Pour l’auteur de l’indispensable « Mes droits face à la police » il convient de ne pas rester bras ballants face aux descentes de police dans les écoles. Aussi, Mathieu Beys défend la nécessité pour l’école de renforcer les connaissances juridiques des jeunes tant sur leurs devoirs que sur leurs droits afin de pouvoir réagir correctement en cas d’opération policière menée au sein de leur établissement. Ne pas réagir revient au mieux à banaliser ce genre d’interventions et au pire à les valoriser aux yeux des parents.

Vous défendez l’idée qu’il est possible de réagir face aux opérations policières menées dans les écoles².

Oui et c’est très important de le dire! Réagir c’est en premier lieu demander des comptes aux directions sur les raisons qui les ont poussées à faire appel à la police, mais aussi demander aux forces de polices de s’expliquer sur les raisons qui les ont motivées à intervenir. La police a en effet l’obligation de tout mettre en œuvre pour limiter aussi bien l’usage de la force que l’ingérence dans la vie privée des personnes. En second lieu, demandons-nous si, dans la manière dont l’opération s’est déroulée, on a bien tenu compte de l’intérêt supérieur du jeune, cette grosse tarte à la crème qui occupe nombre de col- loques mais qu’il faudrait peut-être penser à appliquer sur le terrain. Il est impératif que les policiers, en tant qu’acteurs de terrain, en tiennent compte dans la préparation de l’intervention comme dans son déroulement, avec ou sans chiens renifleurs. Rappelons enfin que le dialogue est également une manière de réagir et qu’il revient aux professeurs, éducateurs, surveillants et membres du PMS d’engager le dia- logue avec la police au cours de l’opération, mais aussi à postériori par le biais d’un courrier au commissariat pour demander quel est le bilan de l’opération et quelle était la raison spécifique de la fouille

des élèves, puisqu’il est nécessaire d’avoir des indices préalables à la fouille pour justifier sa légalité.

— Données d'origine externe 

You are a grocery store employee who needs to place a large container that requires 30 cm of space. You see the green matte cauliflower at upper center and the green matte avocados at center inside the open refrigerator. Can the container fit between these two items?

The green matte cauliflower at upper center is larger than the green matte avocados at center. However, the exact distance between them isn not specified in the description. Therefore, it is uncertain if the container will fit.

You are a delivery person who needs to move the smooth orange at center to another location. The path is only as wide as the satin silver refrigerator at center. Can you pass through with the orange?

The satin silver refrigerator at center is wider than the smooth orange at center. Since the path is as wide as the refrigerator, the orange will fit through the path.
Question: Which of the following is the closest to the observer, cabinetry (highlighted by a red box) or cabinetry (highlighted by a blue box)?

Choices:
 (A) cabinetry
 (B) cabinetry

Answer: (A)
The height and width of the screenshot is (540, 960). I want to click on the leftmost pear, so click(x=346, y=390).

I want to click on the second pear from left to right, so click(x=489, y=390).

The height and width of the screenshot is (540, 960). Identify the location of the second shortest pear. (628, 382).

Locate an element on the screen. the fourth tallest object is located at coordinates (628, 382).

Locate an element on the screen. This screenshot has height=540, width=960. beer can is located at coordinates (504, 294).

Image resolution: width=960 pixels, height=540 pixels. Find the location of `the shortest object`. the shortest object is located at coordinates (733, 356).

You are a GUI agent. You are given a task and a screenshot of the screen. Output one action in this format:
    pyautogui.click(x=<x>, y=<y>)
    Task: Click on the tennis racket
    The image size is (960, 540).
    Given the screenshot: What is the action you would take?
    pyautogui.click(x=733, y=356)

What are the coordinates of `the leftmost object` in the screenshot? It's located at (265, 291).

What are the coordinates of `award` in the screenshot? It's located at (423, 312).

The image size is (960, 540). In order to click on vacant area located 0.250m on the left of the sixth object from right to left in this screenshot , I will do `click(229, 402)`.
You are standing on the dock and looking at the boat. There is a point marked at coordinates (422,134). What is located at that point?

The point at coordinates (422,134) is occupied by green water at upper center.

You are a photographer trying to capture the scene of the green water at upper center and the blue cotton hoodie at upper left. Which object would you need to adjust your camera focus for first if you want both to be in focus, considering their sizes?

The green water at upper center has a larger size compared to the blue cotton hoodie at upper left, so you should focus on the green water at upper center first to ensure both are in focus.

Le fait qu’un chien policier s’arrête sur un élève constitue-t-il une raison suffisante pour entreprendre une fouille plus approfondie ?

La loi manque malheureusement de précision à ce sujet. Alors qu’en général la police soutient que c’est une raison suffisante, on pourrait considérer que se faire renifler par un chien constitue déjà une forme de fouille. Partant, l’intervention du chien en elle- même nécessite un indice préalable pour être légitimée. À ma connaissance, cette question n’a pas été tranchée par les tribunaux. Ceci dit, même s’il s’avère que la fouille était justifiée, il est à mon avis sain de systématiquement demander les raisons spécifiques de la fouille de manière à éviter que ce genre d’intervention policière mobilisant une armada que l’on verrait plutôt destinée à la capture de gros trafiquants puisse être considérée comme quelque chose de normal.

Quelle que soit la raison d’une intervention de police, elle débouche généralement sur une sanction, voire un renvoi pour les jeunes attrapés avec du cannabis. Peut-on introduire un recours sur base d’une éventuelle irrégularité de procédure ?

Dans une procédure pénale, qu’il s’agisse d’une condamnation judiciaire ou d’une mesure administrative, il existe une forme de jurisprudence, très contestable par ailleurs, selon laquelle les irrégularités sont couvertes, sauf si la loi elle-même ne prévoit pas la nullité de la procédure, si la preuve n’est pas fiable à cause de l’irrégularité ou s’il y a une atteinte au procès équitable. En droit administratif par contre, cela n’existe pas comme tel. On pourrait donc encore plaider que si l’exclusion d’un élève est le résultat d’une fouille irrégulière, l’irrégularité de cette fouille devrait aussi vicier la décision consécutive. Mais ce n’est pas gagné d’avance. D’où l’intérêt de systématiser les demandes de comptes à la police ou aux directeurs d’école, voire aux autorités administratives qui sont censées surveiller la police, c’est-à-dire les bourgmestres et mandataires communaux au sein du conseil communal. Cela permettrait, au sein des zones de police, de créer un débat sur la légitimité, car ce n’est pas seulement un débat juridique mais également un débat politique.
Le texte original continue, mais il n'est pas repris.